Key points:
The U.S. dollar is on track to snap a five-week losing streak, trading near a one-week high against major peers on Friday. This rebound comes as robust U.S. economic data has led traders to pare back their bets on aggressive Federal Reserve interest rate cuts.
See: Dollar index trading at 101.295 on the VT Markets app.
We go to the charts for guidance. The U.S. dollar is exhibiting renewed strength, as evidenced by the U.S. Dollar Index (DXY), which remains steady at 101.34 following a 0.36% rise on Thursday. This marks the index’s highest level since August 22, suggesting a resurgence in dollar demand amid market uncertainties.
If this trend continues, the dollar is poised to end the week with a solid 0.66% gain, its best weekly performance since early August.
The chart reflects a gradual upward trajectory in the dollar’s value, with the price holding above the key moving averages, indicating sustained buying interest. The MACD histogram is turning positive, suggesting that momentum is favoring further gains.
Market participants should be wary of the effect a strengthening dollar can have on the global economy.
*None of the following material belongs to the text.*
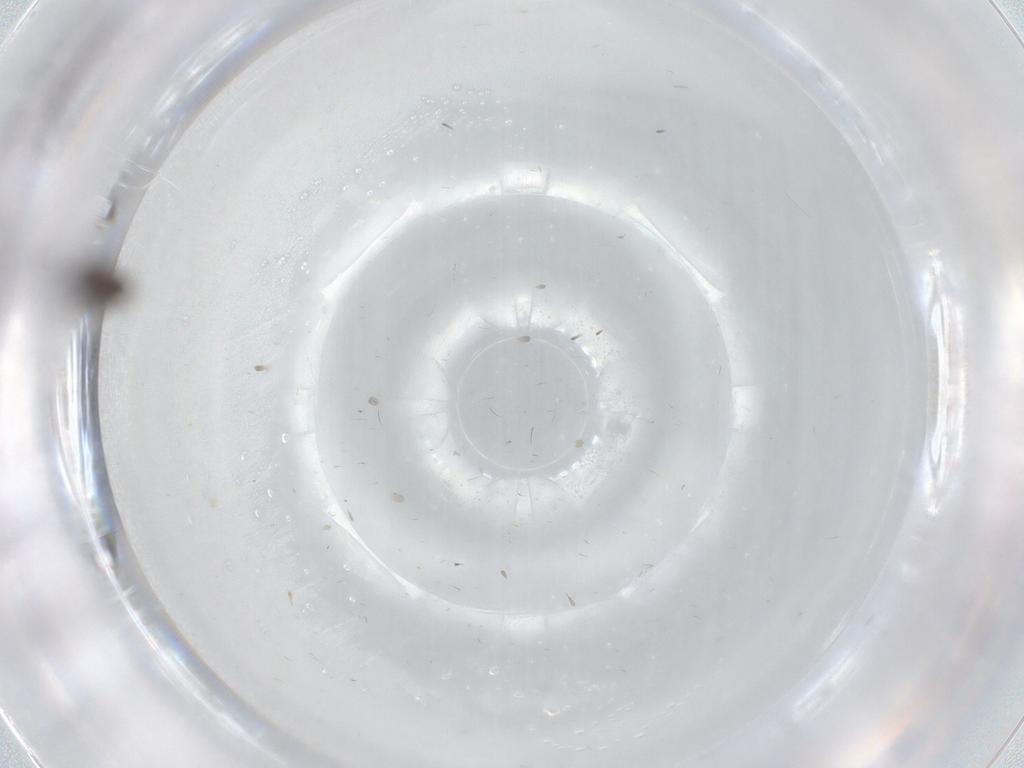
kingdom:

As the dollar strengthens, it exerts pressure on other currencies and commodities, potentially influencing broader market movements.
The catalyst for this shift in market sentiment was the revised U.S. gross domestic product (GDP) data, which showed an annualised growth rate of 3.0% in the second quarter, up from the previously reported 2.8%. This revision exceeded expectations, highlighting the resilience of the U.S. consumer.
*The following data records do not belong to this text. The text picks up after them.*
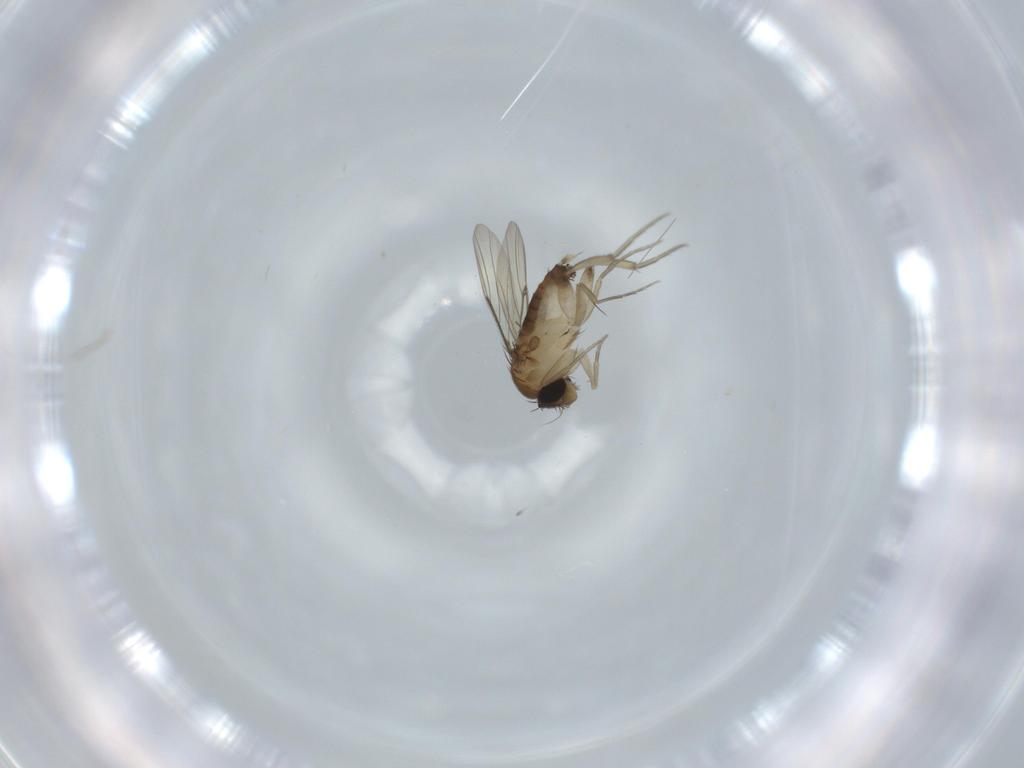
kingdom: Animalia
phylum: Arthropoda
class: Insecta
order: Diptera
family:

As a result, market participants have adjusted their expectations for the upcoming Federal Reserve meeting on September 18. The likelihood of a 50-basis point rate cut has decreased from 38% to 34%. This more cautious outlook on Fed easing has provided support for the dollar.
In contrast, the euro has struggled, lingering near a two-week low against the dollar. Cooling inflation in Germany and Spain has reinforced the case for European Central Bank (ECB) easing, putting downward pressure on the euro.
On Thursday, the euro dropped to $1.10555, its lowest level in two weeks, and remained flat at $1.1082 on Friday. With more consumer inflation data expected from France, Italy, and the broader eurozone, the euro’s outlook remains uncertain.
The yen has also faced pressure, holding near the closely watched 145 per dollar level after weakening on Thursday. Despite Tokyo’s core consumer prices rising at a faster-than-expected 2.4% in August, surpassing the Bank of Japan’s 2% target, the yen has largely ignored this data.
Instead, the currency has been influenced by the rise in U.S. Treasury yields, which has supported the dollar against the yen. As of Friday, the dollar eased slightly to 144.78 yen after reaching 145.55 overnight, its highest level since August 23.
You might be interested: Japanese yen slips as the U.S. dollar rebounds
Sterling has remained steady, trading at $1.31655 after dipping to $1.3146 on Thursday. The release of the core personal consumption expenditures (PCE) price index, the Fed’s preferred inflation gauge, later in the day could further influence the market, particularly the dollar’s performance.
The cautious reduction in expectations for aggressive Fed rate cuts, coupled with a stronger-than-expected U.S. economy, suggests that the dollar may continue to find support in the near term.
However, ongoing inflation data from Europe and the U.S. could introduce new volatility, particularly for the euro and yen, as markets adjust to evolving economic conditions.